5. Étape : Sur les traces des papillons
La nuit a plu pendant des heures comme s'il pleuvait des seaux, ce qui faisait un bruit assez fort sur le toit en tôle ondulée de notre cabane. Après le petit-déjeuner, nous...


Publié: 06.01.2022














Ce matin, nous avons encore droit à un généreux petit-déjeuner costaricain copieux avec du gallo pinto (riz avec des haricots noirs), des œufs brouillés, des tortillas de maïs et du fromage. Cependant, Chris regrette le petit-déjeuner sucré et demande à la dame sympathique du miel, mais obtient de la confiture de goyave maison. On se moque alors gentiment du fait que l'Allemand met effectivement de la confiture sur ses tortillas de maïs. Au début de la randonnée, nous passons devant des fincas idôlées avec d'immenses propriétés où il est souvent écrit 'se vende' (à vendre), ce qui nous permet de rêver un peu. Nous remarquons que chaque petit village du Costa Rica possède trois choses : une église, une école et un terrain de football. Pour la plupart des petites maisons, la porte d'entrée est grande ouverte, ce qui nous permet de voir jusqu'au salon et nous fait nous sentir très en sécurité. Les gens sur le bord de la route nous saluent amicalement et semblent réellement contents de notre passage. Les voitures et les motos klaxonnent en passant, certains s'arrêtent même pour demander si nous avons besoin d'aide. Nous ne pouvons nous empêcher de sourire devant la décoration de Noël kitsch des maisons, qui est encore partout présente et nous semble un peu étrange sous la chaleur et l'ambiance tropicale. Depuis plusieurs jours, nous sommes accompagnés par les cris exotiques du montezuma (noir avec une queue jaune), que nous voyons régulièrement, mais qui sait bien se cacher de l'objectif.

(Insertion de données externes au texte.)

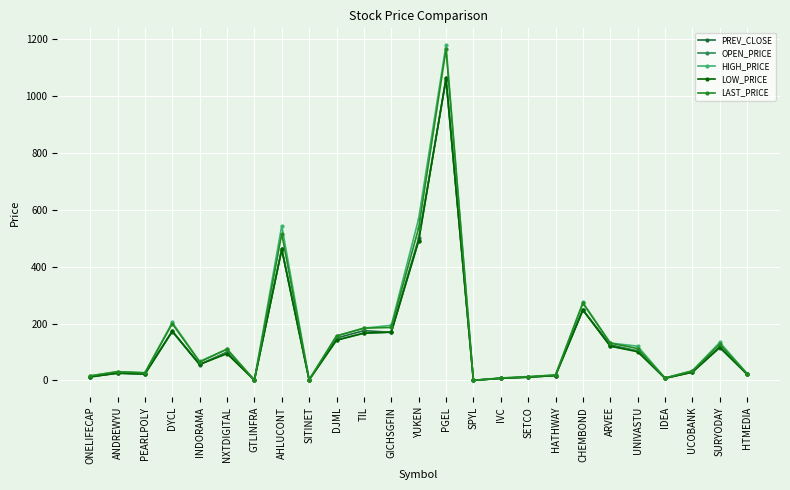

Which series has the widest spread of values?

HIGH_PRICE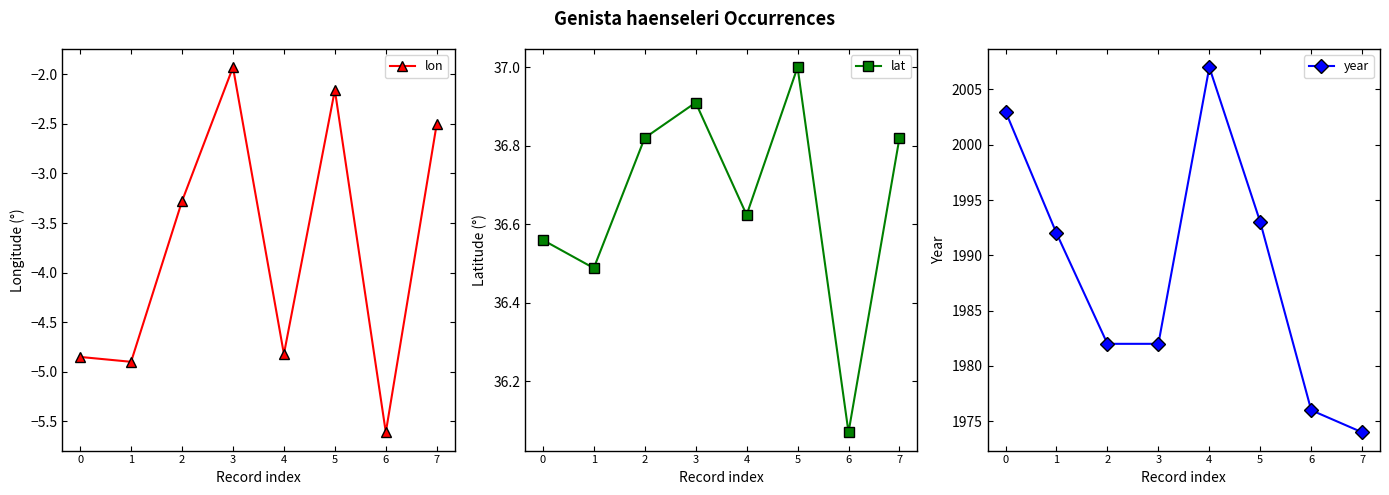

At which category is the sum across all series the highest?

4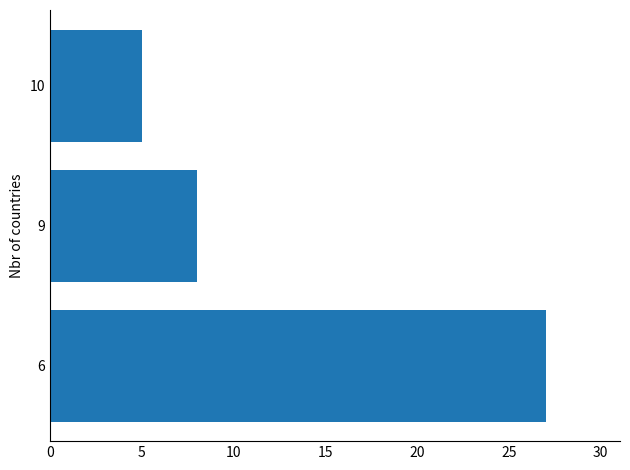

The value at 10 is 1. True or false?

False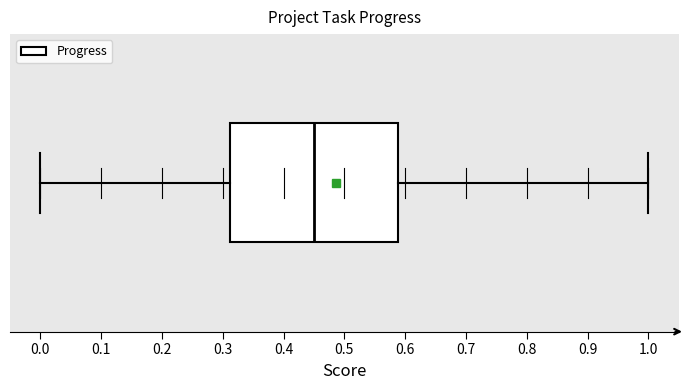

Transcribe this box plot: give where the median line is, the range the box spans, and where the two whiskers end, as read against the x-axis. The values are not printed on the chart, so give them approximately, as read against the axis.

median 0.45, box 0.31 to 0.59, whiskers 0.00 to 1.00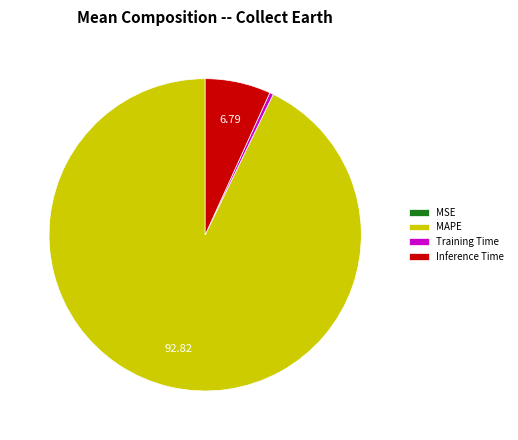

Which has a higher value, Inference Time or MAPE?

MAPE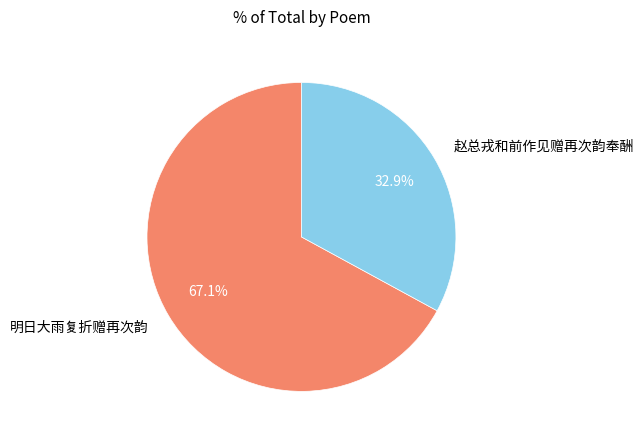

Is there a majority slice in this chart?

Yes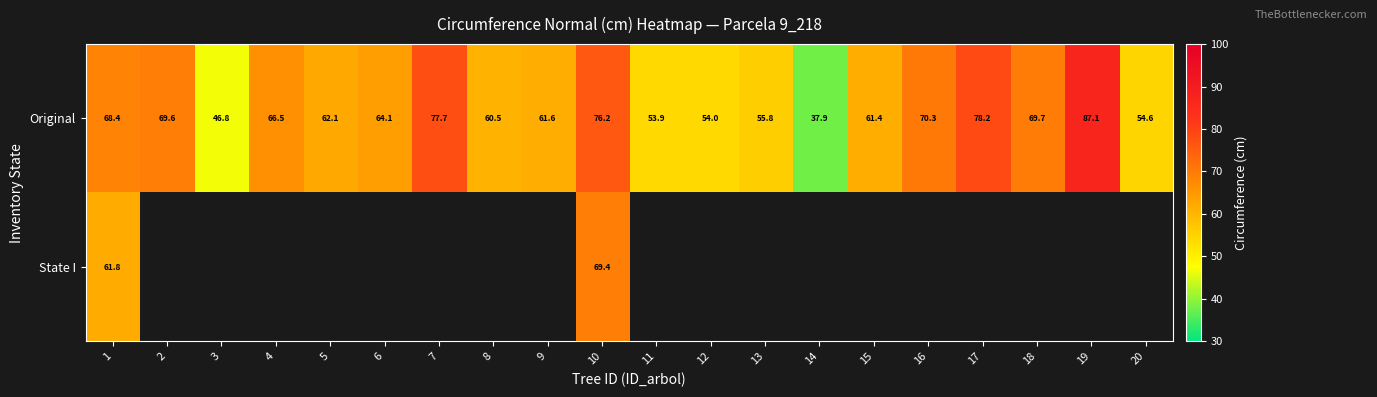

What is the greatest value displayed?

87.1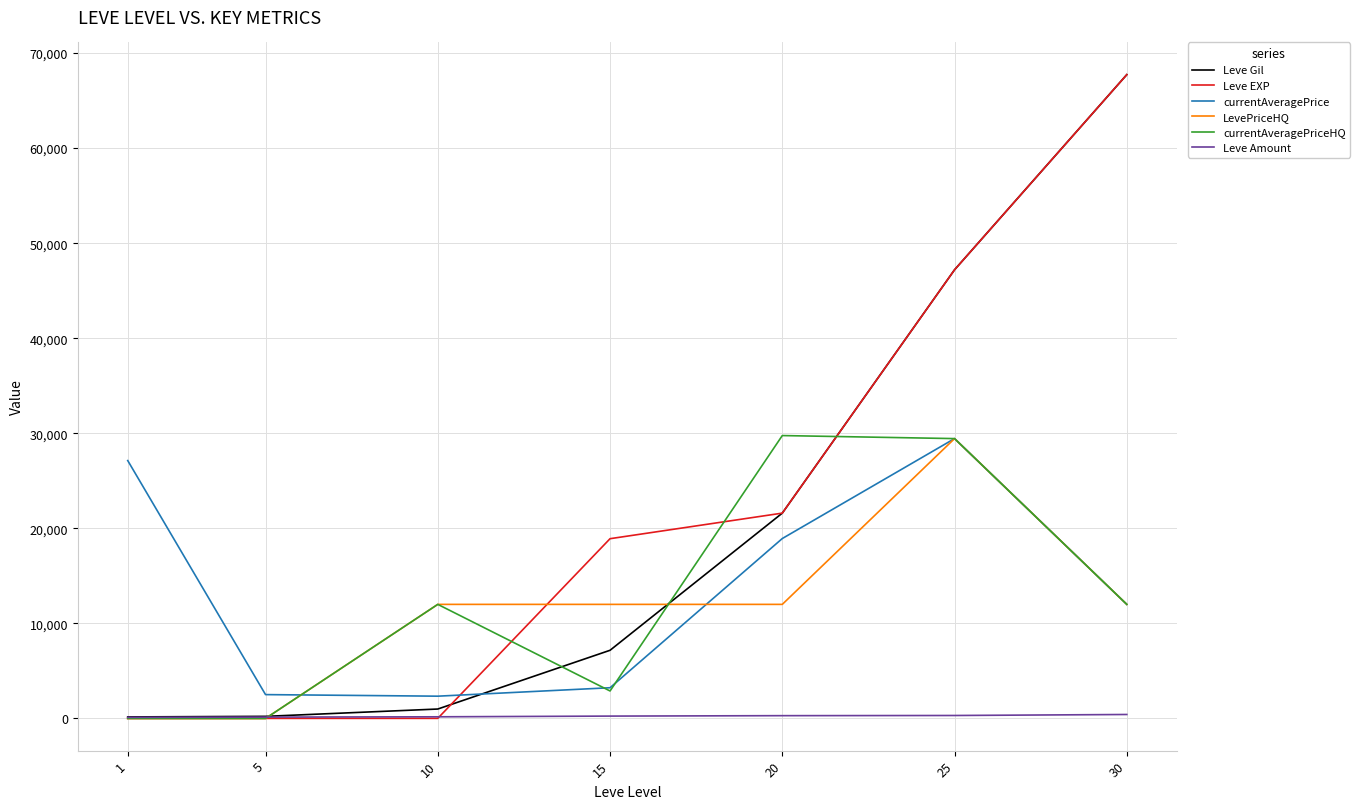

At which category is the sum across all series the highest?

25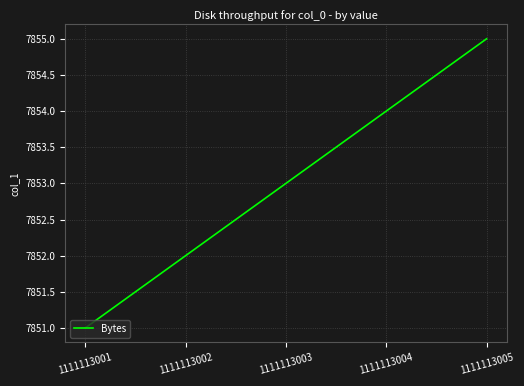

The chart shows a value of 7852 at 1111113002. True or false?

True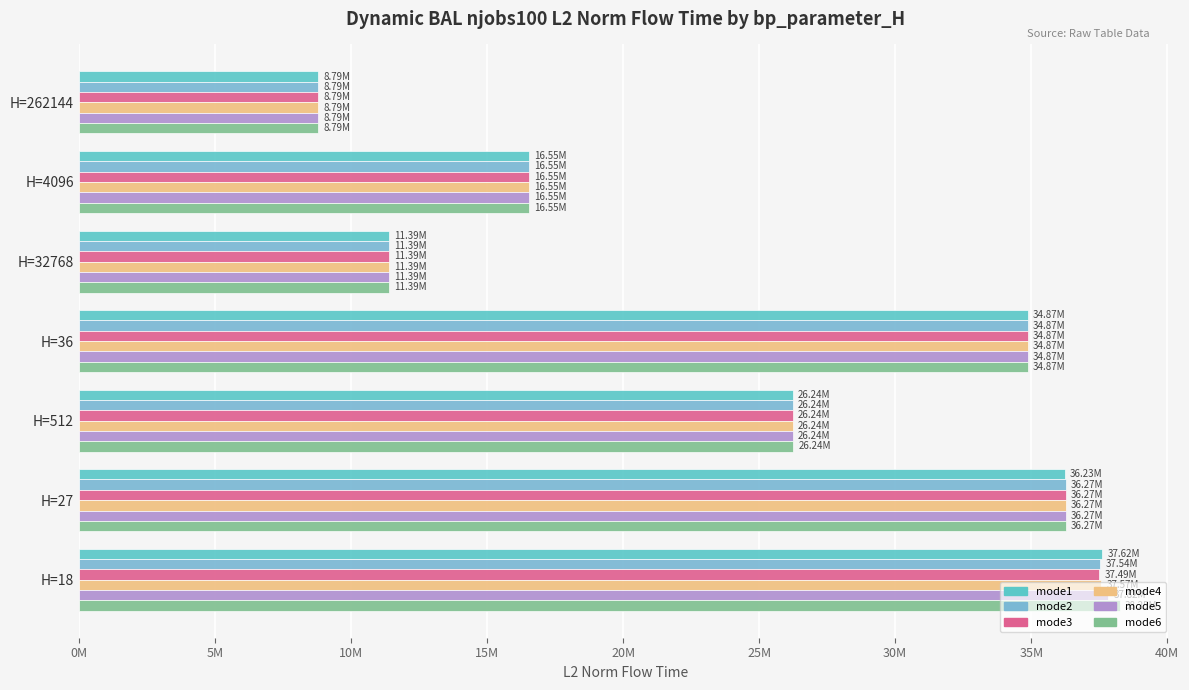

Which category has the highest value in the mode4 series?

H=18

De loin, nous apercevons un grand lac et un peu plus tard, nous traversons un lieu nommé 'Alto Alemania', aussi rapidement on est de retour en Allemagne. Pour le reste, l'étape d'aujourd'hui est assez monotone. Nous parvenons ensuite seulement au plus grand village du Caminos, La Suiza, qui n'est pas particulièrement pittoresque. Cependant, nous pouvons y manger quelque chose, faire des courses, retirer de l'argent et nous procurer des pansements à la pharmacie. Nos pieds n'apprécient pas du tout cette étape car nous marchons principalement sur de l'asphalte ou des grosses pierres et avec toute la sueur, cela produit malgré nos chaussures de randonnée bien rodées des ampoules sur nos pieds. Nous sommes d'autant plus contents d'atteindre notre confortable hébergement d'aujourd'hui, Casa Quinto Atirro, avec son jardin tropical, et de pouvoir nous reposer sur la belle véranda.